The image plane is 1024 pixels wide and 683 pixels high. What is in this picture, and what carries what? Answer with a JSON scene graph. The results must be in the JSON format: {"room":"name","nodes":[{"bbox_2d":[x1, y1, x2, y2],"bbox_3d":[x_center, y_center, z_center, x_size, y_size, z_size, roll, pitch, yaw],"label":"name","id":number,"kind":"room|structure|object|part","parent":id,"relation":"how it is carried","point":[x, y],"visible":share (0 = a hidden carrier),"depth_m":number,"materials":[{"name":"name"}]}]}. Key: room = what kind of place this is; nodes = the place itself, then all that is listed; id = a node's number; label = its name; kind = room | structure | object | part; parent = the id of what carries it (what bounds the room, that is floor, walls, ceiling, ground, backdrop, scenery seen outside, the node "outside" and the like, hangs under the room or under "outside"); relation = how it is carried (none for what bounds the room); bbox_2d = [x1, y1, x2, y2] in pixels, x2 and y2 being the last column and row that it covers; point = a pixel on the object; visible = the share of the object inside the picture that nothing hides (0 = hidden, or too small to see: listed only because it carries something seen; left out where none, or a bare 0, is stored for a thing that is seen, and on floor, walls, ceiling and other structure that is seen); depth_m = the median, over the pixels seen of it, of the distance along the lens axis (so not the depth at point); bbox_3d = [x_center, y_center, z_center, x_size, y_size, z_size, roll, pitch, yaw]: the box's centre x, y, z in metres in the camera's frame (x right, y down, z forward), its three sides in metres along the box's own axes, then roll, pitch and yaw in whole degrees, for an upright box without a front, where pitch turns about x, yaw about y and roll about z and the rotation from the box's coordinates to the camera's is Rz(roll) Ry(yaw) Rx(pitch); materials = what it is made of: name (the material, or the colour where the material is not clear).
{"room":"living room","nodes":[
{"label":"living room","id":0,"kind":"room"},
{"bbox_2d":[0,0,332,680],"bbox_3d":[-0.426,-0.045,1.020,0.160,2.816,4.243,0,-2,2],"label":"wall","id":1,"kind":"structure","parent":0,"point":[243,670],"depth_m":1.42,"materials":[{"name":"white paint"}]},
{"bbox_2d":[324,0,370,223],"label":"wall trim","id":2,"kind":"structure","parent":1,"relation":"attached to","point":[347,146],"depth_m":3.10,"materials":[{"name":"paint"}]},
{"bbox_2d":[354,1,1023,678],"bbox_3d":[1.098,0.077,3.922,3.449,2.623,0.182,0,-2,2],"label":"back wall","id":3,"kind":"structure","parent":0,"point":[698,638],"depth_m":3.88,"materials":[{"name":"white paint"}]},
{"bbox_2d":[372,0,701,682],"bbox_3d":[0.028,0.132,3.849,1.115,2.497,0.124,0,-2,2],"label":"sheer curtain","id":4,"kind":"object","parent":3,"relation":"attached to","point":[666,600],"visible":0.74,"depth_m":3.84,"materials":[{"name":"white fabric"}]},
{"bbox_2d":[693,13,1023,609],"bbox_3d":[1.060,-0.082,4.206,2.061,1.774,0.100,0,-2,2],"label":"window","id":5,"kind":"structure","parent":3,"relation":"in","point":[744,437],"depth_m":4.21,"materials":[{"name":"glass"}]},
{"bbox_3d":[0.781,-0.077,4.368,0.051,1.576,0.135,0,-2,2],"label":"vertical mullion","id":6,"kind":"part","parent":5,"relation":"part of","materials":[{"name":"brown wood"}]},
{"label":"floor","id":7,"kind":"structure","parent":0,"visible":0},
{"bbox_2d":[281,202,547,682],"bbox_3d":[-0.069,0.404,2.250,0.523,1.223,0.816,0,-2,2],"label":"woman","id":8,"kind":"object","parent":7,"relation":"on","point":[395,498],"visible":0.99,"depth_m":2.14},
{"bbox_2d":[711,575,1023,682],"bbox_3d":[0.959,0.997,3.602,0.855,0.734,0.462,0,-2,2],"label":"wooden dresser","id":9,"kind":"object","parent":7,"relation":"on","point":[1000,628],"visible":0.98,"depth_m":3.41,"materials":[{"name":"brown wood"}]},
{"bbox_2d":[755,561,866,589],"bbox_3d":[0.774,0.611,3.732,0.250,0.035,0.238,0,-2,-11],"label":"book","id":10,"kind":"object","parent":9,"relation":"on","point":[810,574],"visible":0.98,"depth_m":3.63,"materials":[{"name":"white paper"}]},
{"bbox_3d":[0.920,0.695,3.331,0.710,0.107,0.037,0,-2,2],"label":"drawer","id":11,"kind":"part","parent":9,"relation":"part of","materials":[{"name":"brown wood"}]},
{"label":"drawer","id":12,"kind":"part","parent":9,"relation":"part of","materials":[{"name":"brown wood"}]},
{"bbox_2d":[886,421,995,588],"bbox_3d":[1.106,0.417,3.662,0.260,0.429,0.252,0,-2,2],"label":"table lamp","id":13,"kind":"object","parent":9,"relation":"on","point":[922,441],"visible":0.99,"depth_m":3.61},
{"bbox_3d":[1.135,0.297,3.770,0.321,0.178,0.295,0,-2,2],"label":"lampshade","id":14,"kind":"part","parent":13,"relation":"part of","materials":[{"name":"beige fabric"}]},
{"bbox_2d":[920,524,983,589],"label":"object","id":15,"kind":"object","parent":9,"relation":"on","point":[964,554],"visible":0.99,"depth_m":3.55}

+---+

* Task instructions *
Output an exact copy of each record.

* Finished exercise *
The image plane is 1024 pixels wide and 683 pixels high. What is in this picture, and what carries what? Answer with a JSON scene graph. The results must be in the JSON format: {"room":"name","nodes":[{"bbox_2d":[x1, y1, x2, y2],"bbox_3d":[x_center, y_center, z_center, x_size, y_size, z_size, roll, pitch, yaw],"label":"name","id":number,"kind":"room|structure|object|part","parent":id,"relation":"how it is carried","point":[x, y],"visible":share (0 = a hidden carrier),"depth_m":number,"materials":[{"name":"name"}]}]}. Key: room = what kind of place this is; nodes = the place itself, then all that is listed; id = a node's number; label = its name; kind = room | structure | object | part; parent = the id of what carries it (what bounds the room, that is floor, walls, ceiling, ground, backdrop, scenery seen outside, the node "outside" and the like, hangs under the room or under "outside"); relation = how it is carried (none for what bounds the room); bbox_2d = [x1, y1, x2, y2] in pixels, x2 and y2 being the last column and row that it covers; point = a pixel on the object; visible = the share of the object inside the picture that nothing hides (0 = hidden, or too small to see: listed only because it carries something seen; left out where none, or a bare 0, is stored for a thing that is seen, and on floor, walls, ceiling and other structure that is seen); depth_m = the median, over the pixels seen of it, of the distance along the lens axis (so not the depth at point); bbox_3d = [x_center, y_center, z_center, x_size, y_size, z_size, roll, pitch, yaw]: the box's centre x, y, z in metres in the camera's frame (x right, y down, z forward), its three sides in metres along the box's own axes, then roll, pitch and yaw in whole degrees, for an upright box without a front, where pitch turns about x, yaw about y and roll about z and the rotation from the box's coordinates to the camera's is Rz(roll) Ry(yaw) Rx(pitch); materials = what it is made of: name (the material, or the colour where the material is not clear).
{"room":"living room","nodes":[
{"label":"living room","id":0,"kind":"room"},
{"bbox_2d":[0,0,332,680],"bbox_3d":[-0.426,-0.045,1.020,0.160,2.816,4.243,0,-2,2],"label":"wall","id":1,"kind":"structure","parent":0,"point":[243,670],"depth_m":1.42,"materials":[{"name":"white paint"}]},
{"bbox_2d":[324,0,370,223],"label":"wall trim","id":2,"kind":"structure","parent":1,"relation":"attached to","point":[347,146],"depth_m":3.10,"materials":[{"name":"paint"}]},
{"bbox_2d":[354,1,1023,678],"bbox_3d":[1.098,0.077,3.922,3.449,2.623,0.182,0,-2,2],"label":"back wall","id":3,"kind":"structure","parent":0,"point":[698,638],"depth_m":3.88,"materials":[{"name":"white paint"}]},
{"bbox_2d":[372,0,701,682],"bbox_3d":[0.028,0.132,3.849,1.115,2.497,0.124,0,-2,2],"label":"sheer curtain","id":4,"kind":"object","parent":3,"relation":"attached to","point":[666,600],"visible":0.74,"depth_m":3.84,"materials":[{"name":"white fabric"}]},
{"bbox_2d":[693,13,1023,609],"bbox_3d":[1.060,-0.082,4.206,2.061,1.774,0.100,0,-2,2],"label":"window","id":5,"kind":"structure","parent":3,"relation":"in","point":[744,437],"depth_m":4.21,"materials":[{"name":"glass"}]},
{"bbox_3d":[0.781,-0.077,4.368,0.051,1.576,0.135,0,-2,2],"label":"vertical mullion","id":6,"kind":"part","parent":5,"relation":"part of","materials":[{"name":"brown wood"}]},
{"label":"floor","id":7,"kind":"structure","parent":0,"visible":0},
{"bbox_2d":[281,202,547,682],"bbox_3d":[-0.069,0.404,2.250,0.523,1.223,0.816,0,-2,2],"label":"woman","id":8,"kind":"object","parent":7,"relation":"on","point":[395,498],"visible":0.99,"depth_m":2.14},
{"bbox_2d":[711,575,1023,682],"bbox_3d":[0.959,0.997,3.602,0.855,0.734,0.462,0,-2,2],"label":"wooden dresser","id":9,"kind":"object","parent":7,"relation":"on","point":[1000,628],"visible":0.98,"depth_m":3.41,"materials":[{"name":"brown wood"}]},
{"bbox_2d":[755,561,866,589],"bbox_3d":[0.774,0.611,3.732,0.250,0.035,0.238,0,-2,-11],"label":"book","id":10,"kind":"object","parent":9,"relation":"on","point":[810,574],"visible":0.98,"depth_m":3.63,"materials":[{"name":"white paper"}]},
{"bbox_3d":[0.920,0.695,3.331,0.710,0.107,0.037,0,-2,2],"label":"drawer","id":11,"kind":"part","parent":9,"relation":"part of","materials":[{"name":"brown wood"}]},
{"label":"drawer","id":12,"kind":"part","parent":9,"relation":"part of","materials":[{"name":"brown wood"}]},
{"bbox_2d":[886,421,995,588],"bbox_3d":[1.106,0.417,3.662,0.260,0.429,0.252,0,-2,2],"label":"table lamp","id":13,"kind":"object","parent":9,"relation":"on","point":[922,441],"visible":0.99,"depth_m":3.61},
{"bbox_3d":[1.135,0.297,3.770,0.321,0.178,0.295,0,-2,2],"label":"lampshade","id":14,"kind":"part","parent":13,"relation":"part of","materials":[{"name":"beige fabric"}]},
{"bbox_2d":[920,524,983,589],"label":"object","id":15,"kind":"object","parent":9,"relation":"on","point":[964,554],"visible":0.99,"depth_m":3.55}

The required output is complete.